Se crescono le imprese cresce il Paese. Almeno su questa elementare ma non scontata verità il governo ha deciso di scommettere accogliendo l’invito di Confindustria a partecipare a un road show nelle principali città italiane per spiegare agli imprenditori che è venuto il momento di abbandonare le lamentazioni e rimboccarsi le maniche, perché adesso gli strumenti per investire ci sono e vanno utilizzati.
La prima tappa di quello che si annuncia come un percorso nuovo è stata ospitata a Napoli, che diventa così città simbolo dell’atteso riscatto meridionale come componente essenziale della ripresa economica nazionale. Un segnale di non poco conto dopo le polemiche nei confronti della politica romana da parte delle istituzioni locali e in particolare del Comune che non perde occasione per lanciare strali.
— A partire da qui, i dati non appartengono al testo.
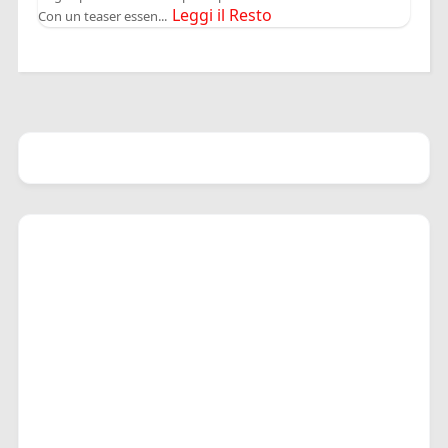
Leggi il Resto
Con un teaser essen...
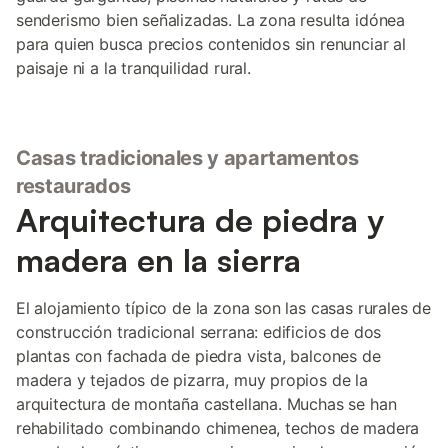
senderismo bien señalizadas. La zona resulta idónea
para quien busca precios contenidos sin renunciar al
paisaje ni a la tranquilidad rural.
Casas tradicionales y apartamentos
restaurados
Arquitectura de piedra y
madera en la sierra
El alojamiento típico de la zona son las casas rurales de
construcción tradicional serrana: edificios de dos
plantas con fachada de piedra vista, balcones de
madera y tejados de pizarra, muy propios de la
arquitectura de montaña castellana. Muchas se han
rehabilitado combinando chimenea, techos de madera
Per dare il segno dell’importanza attribuita all’appuntamento sono intervenuti il presidente di Confindustria Vincenzo Boccia, i ministri dell’Economia e del Mezzogiorno Pier Carlo Padoan e Claudio De Vincenti, il sottosegretario allo Sviluppo economico Ivan Scalfarotto, che si sono confrontati con trenta aziende e quindici fondi d’investimento più Bei, Cdp, Simest, Sace, piattaforma Elite.
Una così grande e pesante concentrazione di attori – produttori, finanziatori e regolatori – non si vedeva da tempo e forse mai si era vista al Sud. Si sono raccolte testimonianze, confrontate esperienze e scambiate promesse di collaborazione in un clima di fiducia che raramente assiste questo genere di riunioni. Per verificare se l’esperimento è riuscito bene bisogna naturalmente attendere i risultati.
Su un punto l’intera platea si è mostrata d’accordo: essere piccoli non è più bello come una volta si credeva e si diceva, perché il mercato oggi premia volumi adeguati alla concorrenza e organizzazioni in grado di sfidare la complessità di un sistema sempre più globale e interconnesso. Non è più una sorpresa, ma sono migliaia le realtà del Sud pronte a spiccare il salto dimensionale e culturale che serve. In particolare, il tema svolto ha riguardato la possibilità di diventare grandi senza per forza di cose ricorrere all’indebitamento bancario come l’assenza al tavolo delle istituzioni creditizie ordinarie dimostra. Ciò che serve è il capitale in tutte le sue forme e questo non manca per chi sa accettare la sfida del cambiamento e uscire dal guscio della famiglia. Ce n’è per tutte le taglie e tutti i gusti. Basta saper scegliere.
L’osservatore attento ha potuto anche riconoscere un nuovo modello di azione da parte di soggetti che di norma s’ignorano o si combattono addebitandosi l’un l’altro la responsabilità del fallimento. È stato adottato un format che altrove è ben conosciuto e ha dato prova di funzionare. Condividere obiettivi ambiziosi e muoversi di concerto non dovrà più essere un tabù. Come si vede, una piccola rivoluzione.
E però… E però c’è un nodo molto stretto e doloroso che occorre sciogliere al più presto se davvero si vorrà passare dalle parole ai fatti. Un nodo che le imprese, unico motore di sviluppo e generatrici di ricchezza, sentono perfino più doloroso dell’alta tassazione. Un nodo allacciato da un impianto normativo e un apparato burocratico avvertiti come limiti a ogni sforzo di miglioramento.